Work order - In the entries that follow, find the line containing "Paare, Familien…"; from there, copy every line exactly through the line containing "Stromversorgung in".

--- Dataset extract Enclosed Below ---

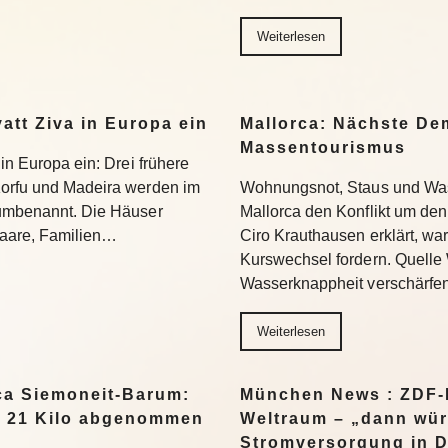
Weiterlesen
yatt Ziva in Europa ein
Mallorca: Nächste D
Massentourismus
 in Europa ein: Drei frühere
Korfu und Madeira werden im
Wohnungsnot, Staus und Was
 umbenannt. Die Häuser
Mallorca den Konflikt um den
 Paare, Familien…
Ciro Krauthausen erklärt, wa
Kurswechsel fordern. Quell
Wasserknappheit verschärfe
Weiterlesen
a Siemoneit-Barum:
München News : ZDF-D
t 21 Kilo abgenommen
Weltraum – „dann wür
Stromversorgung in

--- End of Enclosed Dataset extract ---
--- Dataset extract Enclosed Below ---

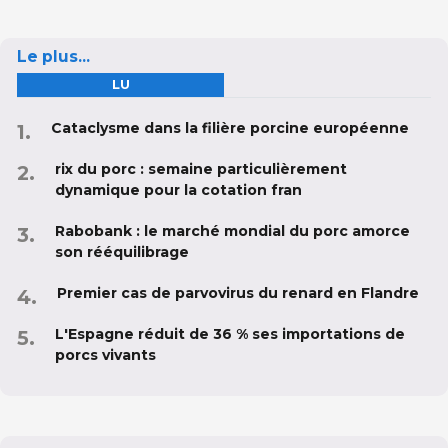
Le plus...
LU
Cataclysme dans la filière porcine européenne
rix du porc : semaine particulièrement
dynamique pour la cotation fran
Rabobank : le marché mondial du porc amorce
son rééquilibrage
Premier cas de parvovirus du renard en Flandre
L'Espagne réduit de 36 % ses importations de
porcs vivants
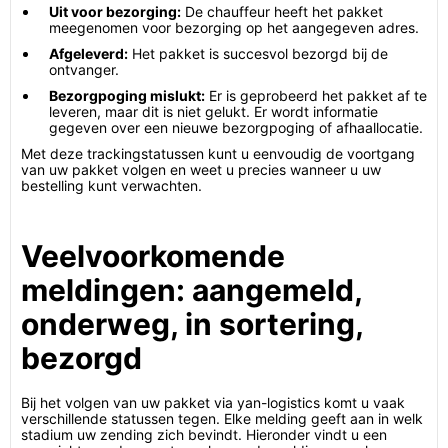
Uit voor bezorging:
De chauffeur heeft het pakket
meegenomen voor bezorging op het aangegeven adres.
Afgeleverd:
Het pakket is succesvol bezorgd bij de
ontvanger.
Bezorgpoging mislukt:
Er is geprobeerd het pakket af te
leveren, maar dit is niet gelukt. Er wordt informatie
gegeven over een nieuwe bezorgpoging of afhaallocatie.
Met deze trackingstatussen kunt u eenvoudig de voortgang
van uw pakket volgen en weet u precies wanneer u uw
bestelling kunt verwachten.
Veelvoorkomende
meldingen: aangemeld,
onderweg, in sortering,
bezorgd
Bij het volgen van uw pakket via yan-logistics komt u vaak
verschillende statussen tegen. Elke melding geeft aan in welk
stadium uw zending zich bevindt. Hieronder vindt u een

--- End of Enclosed Dataset extract ---
--- Dataset extract Enclosed Below ---

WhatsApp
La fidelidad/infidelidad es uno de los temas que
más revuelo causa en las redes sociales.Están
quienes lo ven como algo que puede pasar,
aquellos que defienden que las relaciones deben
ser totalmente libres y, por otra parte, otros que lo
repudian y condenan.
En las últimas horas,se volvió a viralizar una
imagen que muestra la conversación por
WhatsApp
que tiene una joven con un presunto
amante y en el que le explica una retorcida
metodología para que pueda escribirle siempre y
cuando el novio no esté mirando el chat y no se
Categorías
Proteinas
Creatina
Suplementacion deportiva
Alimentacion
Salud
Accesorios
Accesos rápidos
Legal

--- End of Enclosed Dataset extract ---

Exercise output -
 Paare, Familien…
Ciro Krauthausen erklärt, wa
Kurswechsel fordern. Quell
Wasserknappheit verschärfe
Weiterlesen
a Siemoneit-Barum:
München News : ZDF-D
t 21 Kilo abgenommen
Weltraum – „dann wür
Stromversorgung in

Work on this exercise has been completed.